╔══

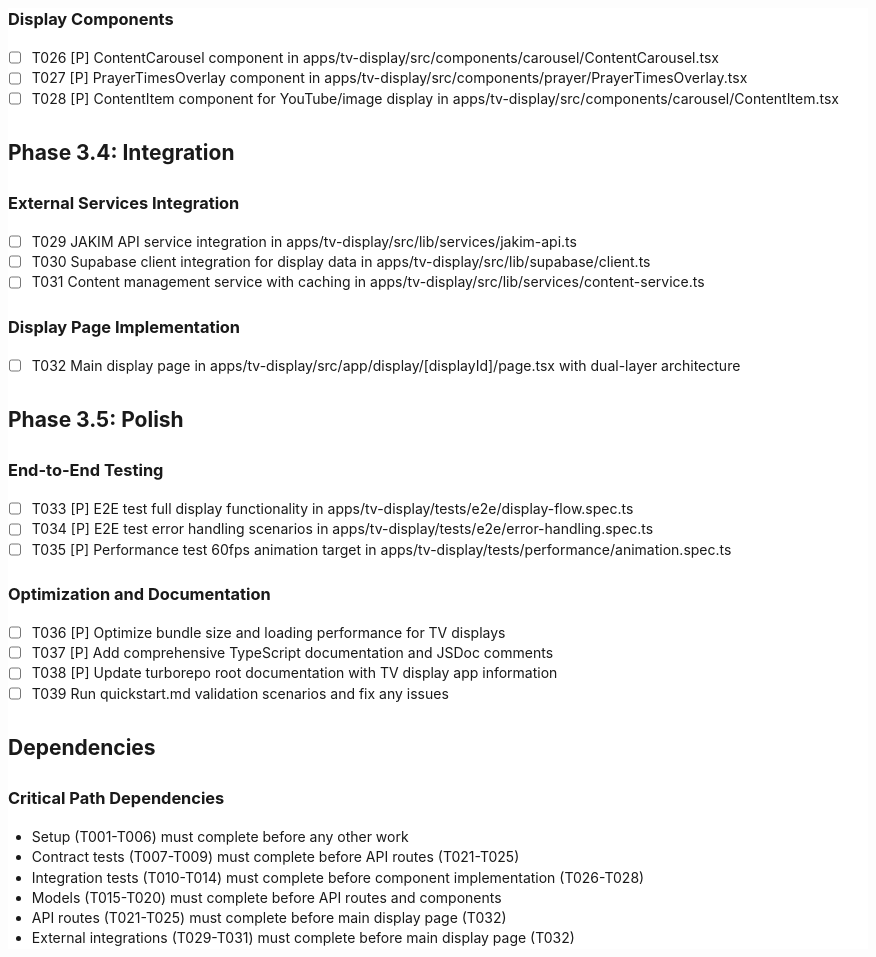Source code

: ### Display Components

- [ ] T026 [P] ContentCarousel component in apps/tv-display/src/components/carousel/ContentCarousel.tsx
- [ ] T027 [P] PrayerTimesOverlay component in apps/tv-display/src/components/prayer/PrayerTimesOverlay.tsx
- [ ] T028 [P] ContentItem component for YouTube/image display in apps/tv-display/src/components/carousel/ContentItem.tsx

## Phase 3.4: Integration

### External Services Integration

- [ ] T029 JAKIM API service integration in apps/tv-display/src/lib/services/jakim-api.ts
- [ ] T030 Supabase client integration for display data in apps/tv-display/src/lib/supabase/client.ts
- [ ] T031 Content management service with caching in apps/tv-display/src/lib/services/content-service.ts

### Display Page Implementation

- [ ] T032 Main display page in apps/tv-display/src/app/display/[displayId]/page.tsx with dual-layer architecture

## Phase 3.5: Polish

### End-to-End Testing

- [ ] T033 [P] E2E test full display functionality in apps/tv-display/tests/e2e/display-flow.spec.ts
- [ ] T034 [P] E2E test error handling scenarios in apps/tv-display/tests/e2e/error-handling.spec.ts
- [ ] T035 [P] Performance test 60fps animation target in apps/tv-display/tests/performance/animation.spec.ts

### Optimization and Documentation

- [ ] T036 [P] Optimize bundle size and loading performance for TV displays
- [ ] T037 [P] Add comprehensive TypeScript documentation and JSDoc comments
- [ ] T038 [P] Update turborepo root documentation with TV display app information
- [ ] T039 Run quickstart.md validation scenarios and fix any issues

## Dependencies

### Critical Path Dependencies

- Setup (T001-T006) must complete before any other work
- Contract tests (T007-T009) must complete before API routes (T021-T025)
- Integration tests (T010-T014) must complete before component implementation (T026-T028)
- Models (T015-T020) must complete before API routes and components
- API routes (T021-T025) must complete before main display page (T032)
- External integrations (T029-T031) must complete before main display page (T032)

╚══

__What needs to be done__:
Reproduce exactly, and with no other material, the lines between those holding "## Phase 3.4: Integration" and "### Optimization and Documentation", inclusive.

__Result for this exercise__:
## Phase 3.4: Integration

### External Services Integration

- [ ] T029 JAKIM API service integration in apps/tv-display/src/lib/services/jakim-api.ts
- [ ] T030 Supabase client integration for display data in apps/tv-display/src/lib/supabase/client.ts
- [ ] T031 Content management service with caching in apps/tv-display/src/lib/services/content-service.ts

### Display Page Implementation

- [ ] T032 Main display page in apps/tv-display/src/app/display/[displayId]/page.tsx with dual-layer architecture

## Phase 3.5: Polish

### End-to-End Testing

- [ ] T033 [P] E2E test full display functionality in apps/tv-display/tests/e2e/display-flow.spec.ts
- [ ] T034 [P] E2E test error handling scenarios in apps/tv-display/tests/e2e/error-handling.spec.ts
- [ ] T035 [P] Performance test 60fps animation target in apps/tv-display/tests/performance/animation.spec.ts

### Optimization and Documentation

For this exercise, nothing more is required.